ACTIVITY: Your task is to retype every entry exactly, omitting nothing.

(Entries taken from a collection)
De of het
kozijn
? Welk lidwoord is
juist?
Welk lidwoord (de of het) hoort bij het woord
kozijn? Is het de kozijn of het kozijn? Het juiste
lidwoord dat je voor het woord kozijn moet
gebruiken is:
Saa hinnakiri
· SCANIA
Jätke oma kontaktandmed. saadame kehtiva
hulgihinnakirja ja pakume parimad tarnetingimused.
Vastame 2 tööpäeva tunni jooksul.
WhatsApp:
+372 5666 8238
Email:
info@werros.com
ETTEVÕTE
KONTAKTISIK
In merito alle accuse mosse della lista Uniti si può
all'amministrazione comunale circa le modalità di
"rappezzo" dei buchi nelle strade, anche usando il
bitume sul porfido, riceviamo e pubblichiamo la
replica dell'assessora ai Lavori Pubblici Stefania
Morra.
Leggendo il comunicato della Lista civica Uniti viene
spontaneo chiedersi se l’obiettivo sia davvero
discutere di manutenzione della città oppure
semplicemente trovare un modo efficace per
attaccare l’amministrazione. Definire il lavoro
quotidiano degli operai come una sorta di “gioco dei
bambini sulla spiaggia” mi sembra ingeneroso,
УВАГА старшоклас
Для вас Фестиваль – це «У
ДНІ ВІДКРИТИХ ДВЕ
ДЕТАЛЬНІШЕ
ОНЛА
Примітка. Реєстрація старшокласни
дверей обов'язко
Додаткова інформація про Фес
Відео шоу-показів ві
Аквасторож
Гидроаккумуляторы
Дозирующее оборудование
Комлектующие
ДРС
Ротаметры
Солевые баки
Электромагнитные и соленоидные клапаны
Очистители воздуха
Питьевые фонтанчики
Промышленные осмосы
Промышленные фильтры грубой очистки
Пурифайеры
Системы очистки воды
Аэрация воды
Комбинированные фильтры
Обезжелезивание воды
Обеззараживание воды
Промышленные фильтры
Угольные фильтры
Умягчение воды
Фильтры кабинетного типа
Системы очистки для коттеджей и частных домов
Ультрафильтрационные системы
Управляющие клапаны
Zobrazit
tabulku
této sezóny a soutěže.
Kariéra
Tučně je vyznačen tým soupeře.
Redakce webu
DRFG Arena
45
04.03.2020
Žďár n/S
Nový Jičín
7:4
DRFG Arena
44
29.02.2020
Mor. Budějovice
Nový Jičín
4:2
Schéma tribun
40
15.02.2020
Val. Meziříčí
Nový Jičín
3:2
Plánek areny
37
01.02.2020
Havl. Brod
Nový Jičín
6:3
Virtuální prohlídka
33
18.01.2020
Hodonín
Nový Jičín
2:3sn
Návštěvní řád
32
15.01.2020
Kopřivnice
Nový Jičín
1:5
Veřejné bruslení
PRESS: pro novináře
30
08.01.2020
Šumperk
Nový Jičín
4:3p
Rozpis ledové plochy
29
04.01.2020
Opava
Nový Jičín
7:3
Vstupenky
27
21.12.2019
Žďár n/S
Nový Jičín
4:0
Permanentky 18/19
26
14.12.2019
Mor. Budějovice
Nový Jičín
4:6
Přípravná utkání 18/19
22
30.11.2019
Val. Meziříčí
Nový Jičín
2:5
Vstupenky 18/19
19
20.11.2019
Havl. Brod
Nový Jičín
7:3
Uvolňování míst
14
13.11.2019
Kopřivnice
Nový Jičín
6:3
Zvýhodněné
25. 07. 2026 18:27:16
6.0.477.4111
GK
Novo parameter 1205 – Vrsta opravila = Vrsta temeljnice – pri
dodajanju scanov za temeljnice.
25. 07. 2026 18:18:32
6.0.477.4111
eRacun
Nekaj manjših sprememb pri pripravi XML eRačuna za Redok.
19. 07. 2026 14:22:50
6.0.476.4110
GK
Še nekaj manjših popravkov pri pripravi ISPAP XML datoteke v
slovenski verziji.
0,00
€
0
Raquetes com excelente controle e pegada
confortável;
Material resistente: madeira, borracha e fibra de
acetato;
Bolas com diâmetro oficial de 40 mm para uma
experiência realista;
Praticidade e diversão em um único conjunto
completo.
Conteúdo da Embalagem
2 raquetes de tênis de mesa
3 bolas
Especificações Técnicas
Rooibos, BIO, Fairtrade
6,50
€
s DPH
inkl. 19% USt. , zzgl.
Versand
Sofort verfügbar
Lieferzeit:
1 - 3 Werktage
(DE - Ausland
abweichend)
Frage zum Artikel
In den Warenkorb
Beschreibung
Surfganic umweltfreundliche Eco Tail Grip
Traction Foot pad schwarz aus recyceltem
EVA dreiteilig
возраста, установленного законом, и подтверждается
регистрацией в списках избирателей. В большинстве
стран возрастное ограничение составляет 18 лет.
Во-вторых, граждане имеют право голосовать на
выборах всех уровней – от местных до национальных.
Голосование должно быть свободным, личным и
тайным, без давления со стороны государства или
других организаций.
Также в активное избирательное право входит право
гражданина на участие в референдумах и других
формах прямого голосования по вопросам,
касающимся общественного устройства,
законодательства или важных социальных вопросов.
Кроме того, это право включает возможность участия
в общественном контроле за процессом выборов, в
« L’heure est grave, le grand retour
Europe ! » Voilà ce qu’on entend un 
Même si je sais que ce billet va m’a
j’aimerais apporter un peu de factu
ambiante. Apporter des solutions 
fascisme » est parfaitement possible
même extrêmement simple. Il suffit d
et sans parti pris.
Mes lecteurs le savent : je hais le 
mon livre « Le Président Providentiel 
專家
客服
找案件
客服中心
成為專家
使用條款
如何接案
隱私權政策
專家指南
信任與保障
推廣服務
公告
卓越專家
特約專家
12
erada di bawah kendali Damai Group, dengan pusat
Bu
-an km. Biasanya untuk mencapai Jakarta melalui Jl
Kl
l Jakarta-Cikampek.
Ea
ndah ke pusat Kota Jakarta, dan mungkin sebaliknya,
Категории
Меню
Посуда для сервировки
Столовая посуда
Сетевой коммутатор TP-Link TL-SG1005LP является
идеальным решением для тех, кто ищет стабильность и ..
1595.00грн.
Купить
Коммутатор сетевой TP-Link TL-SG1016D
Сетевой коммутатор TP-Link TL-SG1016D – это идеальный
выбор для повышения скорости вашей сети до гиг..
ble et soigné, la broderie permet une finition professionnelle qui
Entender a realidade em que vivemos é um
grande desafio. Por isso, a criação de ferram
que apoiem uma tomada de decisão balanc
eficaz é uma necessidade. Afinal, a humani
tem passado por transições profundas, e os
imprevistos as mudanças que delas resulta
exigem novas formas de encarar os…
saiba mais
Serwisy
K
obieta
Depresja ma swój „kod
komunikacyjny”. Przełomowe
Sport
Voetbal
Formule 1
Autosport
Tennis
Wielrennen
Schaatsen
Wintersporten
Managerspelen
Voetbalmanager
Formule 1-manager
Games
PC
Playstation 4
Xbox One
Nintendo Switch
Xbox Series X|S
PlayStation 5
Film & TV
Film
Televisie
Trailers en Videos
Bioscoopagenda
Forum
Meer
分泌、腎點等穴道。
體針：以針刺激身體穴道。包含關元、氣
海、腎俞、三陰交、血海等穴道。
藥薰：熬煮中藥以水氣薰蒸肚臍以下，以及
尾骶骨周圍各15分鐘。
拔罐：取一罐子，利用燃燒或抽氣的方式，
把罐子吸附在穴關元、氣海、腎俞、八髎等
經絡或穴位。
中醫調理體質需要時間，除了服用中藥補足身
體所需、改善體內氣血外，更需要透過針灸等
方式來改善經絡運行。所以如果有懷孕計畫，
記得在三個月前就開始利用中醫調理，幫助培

RESPONSE:
De of het
kozijn
? Welk lidwoord is
juist?
Welk lidwoord (de of het) hoort bij het woord
kozijn? Is het de kozijn of het kozijn? Het juiste
lidwoord dat je voor het woord kozijn moet
gebruiken is:
Saa hinnakiri
· SCANIA
Jätke oma kontaktandmed. saadame kehtiva
hulgihinnakirja ja pakume parimad tarnetingimused.
Vastame 2 tööpäeva tunni jooksul.
WhatsApp:
+372 5666 8238
Email:
info@werros.com
ETTEVÕTE
KONTAKTISIK
In merito alle accuse mosse della lista Uniti si può
all'amministrazione comunale circa le modalità di
"rappezzo" dei buchi nelle strade, anche usando il
bitume sul porfido, riceviamo e pubblichiamo la
replica dell'assessora ai Lavori Pubblici Stefania
Morra.
Leggendo il comunicato della Lista civica Uniti viene
spontaneo chiedersi se l’obiettivo sia davvero
discutere di manutenzione della città oppure
semplicemente trovare un modo efficace per
attaccare l’amministrazione. Definire il lavoro
quotidiano degli operai come una sorta di “gioco dei
bambini sulla spiaggia” mi sembra ingeneroso,
УВАГА старшоклас
Для вас Фестиваль – це «У
ДНІ ВІДКРИТИХ ДВЕ
ДЕТАЛЬНІШЕ
ОНЛА
Примітка. Реєстрація старшокласни
дверей обов'язко
Додаткова інформація про Фес
Відео шоу-показів ві
Аквасторож
Гидроаккумуляторы
Дозирующее оборудование
Комлектующие
ДРС
Ротаметры
Солевые баки
Электромагнитные и соленоидные клапаны
Очистители воздуха
Питьевые фонтанчики
Промышленные осмосы
Промышленные фильтры грубой очистки
Пурифайеры
Системы очистки воды
Аэрация воды
Комбинированные фильтры
Обезжелезивание воды
Обеззараживание воды
Промышленные фильтры
Угольные фильтры
Умягчение воды
Фильтры кабинетного типа
Системы очистки для коттеджей и частных домов
Ультрафильтрационные системы
Управляющие клапаны
Zobrazit
tabulku
této sezóny a soutěže.
Kariéra
Tučně je vyznačen tým soupeře.
Redakce webu
DRFG Arena
45
04.03.2020
Žďár n/S
Nový Jičín
7:4
DRFG Arena
44
29.02.2020
Mor. Budějovice
Nový Jičín
4:2
Schéma tribun
40
15.02.2020
Val. Meziříčí
Nový Jičín
3:2
Plánek areny
37
01.02.2020
Havl. Brod
Nový Jičín
6:3
Virtuální prohlídka
33
18.01.2020
Hodonín
Nový Jičín
2:3sn
Návštěvní řád
32
15.01.2020
Kopřivnice
Nový Jičín
1:5
Veřejné bruslení
PRESS: pro novináře
30
08.01.2020
Šumperk
Nový Jičín
4:3p
Rozpis ledové plochy
29
04.01.2020
Opava
Nový Jičín
7:3
Vstupenky
27
21.12.2019
Žďár n/S
Nový Jičín
4:0
Permanentky 18/19
26
14.12.2019
Mor. Budějovice
Nový Jičín
4:6
Přípravná utkání 18/19
22
30.11.2019
Val. Meziříčí
Nový Jičín
2:5
Vstupenky 18/19
19
20.11.2019
Havl. Brod
Nový Jičín
7:3
Uvolňování míst
14
13.11.2019
Kopřivnice
Nový Jičín
6:3
Zvýhodněné
25. 07. 2026 18:27:16
6.0.477.4111
GK
Novo parameter 1205 – Vrsta opravila = Vrsta temeljnice – pri
dodajanju scanov za temeljnice.
25. 07. 2026 18:18:32
6.0.477.4111
eRacun
Nekaj manjših sprememb pri pripravi XML eRačuna za Redok.
19. 07. 2026 14:22:50
6.0.476.4110
GK
Še nekaj manjših popravkov pri pripravi ISPAP XML datoteke v
slovenski verziji.
0,00
€
0
Raquetes com excelente controle e pegada
confortável;
Material resistente: madeira, borracha e fibra de
acetato;
Bolas com diâmetro oficial de 40 mm para uma
experiência realista;
Praticidade e diversão em um único conjunto
completo.
Conteúdo da Embalagem
2 raquetes de tênis de mesa
3 bolas
Especificações Técnicas
Rooibos, BIO, Fairtrade
6,50
€
s DPH
inkl. 19% USt. , zzgl.
Versand
Sofort verfügbar
Lieferzeit:
1 - 3 Werktage
(DE - Ausland
abweichend)
Frage zum Artikel
In den Warenkorb
Beschreibung
Surfganic umweltfreundliche Eco Tail Grip
Traction Foot pad schwarz aus recyceltem
EVA dreiteilig
возраста, установленного законом, и подтверждается
регистрацией в списках избирателей. В большинстве
стран возрастное ограничение составляет 18 лет.
Во-вторых, граждане имеют право голосовать на
выборах всех уровней – от местных до национальных.
Голосование должно быть свободным, личным и
тайным, без давления со стороны государства или
других организаций.
Также в активное избирательное право входит право
гражданина на участие в референдумах и других
формах прямого голосования по вопросам,
касающимся общественного устройства,
законодательства или важных социальных вопросов.
Кроме того, это право включает возможность участия
в общественном контроле за процессом выборов, в
« L’heure est grave, le grand retour
Europe ! » Voilà ce qu’on entend un 
Même si je sais que ce billet va m’a
j’aimerais apporter un peu de factu
ambiante. Apporter des solutions 
fascisme » est parfaitement possible
même extrêmement simple. Il suffit d
et sans parti pris.
Mes lecteurs le savent : je hais le 
mon livre « Le Président Providentiel 
專家
客服
找案件
客服中心
成為專家
使用條款
如何接案
隱私權政策
專家指南
信任與保障
推廣服務
公告
卓越專家
特約專家
12
erada di bawah kendali Damai Group, dengan pusat
Bu
-an km. Biasanya untuk mencapai Jakarta melalui Jl
Kl
l Jakarta-Cikampek.
Ea
ndah ke pusat Kota Jakarta, dan mungkin sebaliknya,
Категории
Меню
Посуда для сервировки
Столовая посуда
Сетевой коммутатор TP-Link TL-SG1005LP является
идеальным решением для тех, кто ищет стабильность и ..
1595.00грн.
Купить
Коммутатор сетевой TP-Link TL-SG1016D
Сетевой коммутатор TP-Link TL-SG1016D – это идеальный
выбор для повышения скорости вашей сети до гиг..
ble et soigné, la broderie permet une finition professionnelle qui
Entender a realidade em que vivemos é um
grande desafio. Por isso, a criação de ferram
que apoiem uma tomada de decisão balanc
eficaz é uma necessidade. Afinal, a humani
tem passado por transições profundas, e os
imprevistos as mudanças que delas resulta
exigem novas formas de encarar os…
saiba mais
Serwisy
K
obieta
Depresja ma swój „kod
komunikacyjny”. Przełomowe
Sport
Voetbal
Formule 1
Autosport
Tennis
Wielrennen
Schaatsen
Wintersporten
Managerspelen
Voetbalmanager
Formule 1-manager
Games
PC
Playstation 4
Xbox One
Nintendo Switch
Xbox Series X|S
PlayStation 5
Film & TV
Film
Televisie
Trailers en Videos
Bioscoopagenda
Forum
Meer
分泌、腎點等穴道。
體針：以針刺激身體穴道。包含關元、氣
海、腎俞、三陰交、血海等穴道。
藥薰：熬煮中藥以水氣薰蒸肚臍以下，以及
尾骶骨周圍各15分鐘。
拔罐：取一罐子，利用燃燒或抽氣的方式，
把罐子吸附在穴關元、氣海、腎俞、八髎等
經絡或穴位。
中醫調理體質需要時間，除了服用中藥補足身
體所需、改善體內氣血外，更需要透過針灸等
方式來改善經絡運行。所以如果有懷孕計畫，
記得在三個月前就開始利用中醫調理，幫助培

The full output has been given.